Cela ramène à la question de l’espace domestique qui n’est
que très rarement à la même échelle que celui d’un bâtiment
public…
D.P : S’agissant d’espace domestique, il y a chez Liaigre
l’expression d’un souci du tactile, du confort. Dans un bâtiment
comme la BNF cela s’exprime autrement, les meubles redessinent
le monument à une échelle qui les rend partie intégrante de
l’architecture.
Revenons si vous le voulez bien aux caractéristiques de ce
meuble…
D.P : S’agissant du placage, le fait qu’il soit déroulé dans le sens
de la structure du bois fait que l’on perçoit une masse, mais les
plots sont eux aussi très importants du point de vue du rythme
de l’objet… Les plots que l’on retrouve dans l’adaptation conçue
pour Liaigre viennent scander la présence ou l’absence des
ouvrages, le meuble peut être perçu comme une sculpture que
l’on fait vivre d’une façon ou d’une autre…
G.L-P : Il faut également souligner qu’à la BNF ces bibliothèques
ne sont pas systématiquement posées contre les murs
contrairement à ce que l’on observe la plupart du temps dans un
espace domestique.

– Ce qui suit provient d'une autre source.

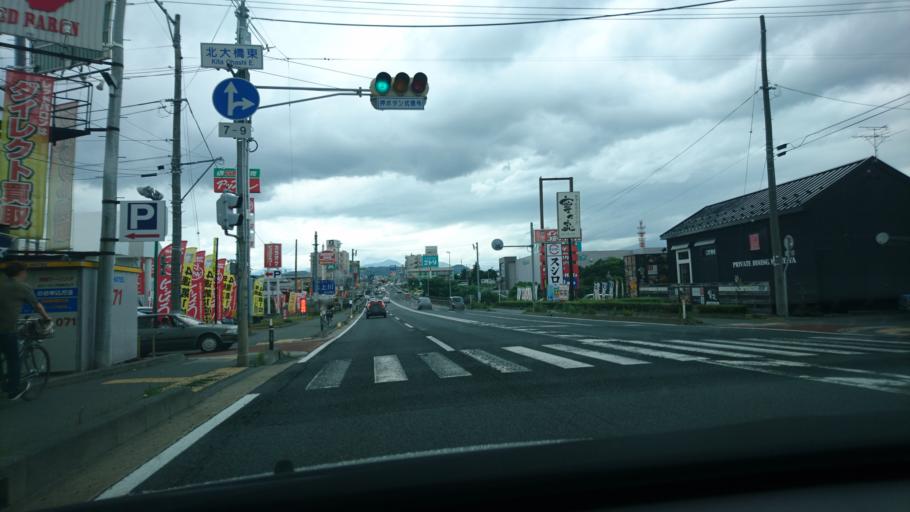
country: JP
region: Iwate
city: Morioka-shi
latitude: 39.7240
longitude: 141.1302
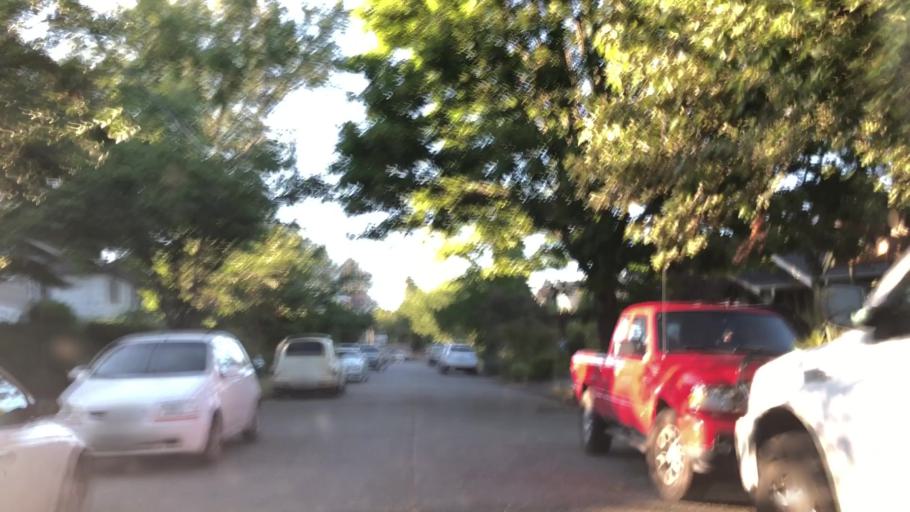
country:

À la Bibliothèque, l’étagère est double-face,
on peut la voir alternativement d’un côté puis de l’autre. Installé
contre un mur, l’objet impose une autre silhouette , tout en
restant complètement modulable, Dominique disait justement
sculpturale.
Il semble évident que cette bibliothèque va faire figure
de “meuble signature” au sein des collections de Liaigre,
notamment parce qu’il s’agit d’une pièce emblématique liée à
un projet patrimonial.
D.P : Une fois encore, si la racine de ce projet est la Bibliothèque
nationale de France, la bibliothèque Bloc que nous signons chez
Liaigre en est l’interprétation notamment parce que l’échelle est
radicalement différente. Les paysages de livres que proposent
les salles de lecture de la BNF ne sont pas reproductibles à
l’échelle d’une maison ou d’un appartement. Pour nous il s’agit
d’un nouveau projet et non d’une création figée dans le temps,
cette bibliothèque est un nouvel objet.
Au sein des collections de Liaigre elle sera proposée dans
différentes versions : différentes dimensions, avec ou sans fond,
éclairées ou non. C’est donc un élément de mobilier, destiné à
vivre au milieu d’autres éléments et dans différentes pièces du
salon au bureau, de la chambre à l’entrée ou à la bibliothèque.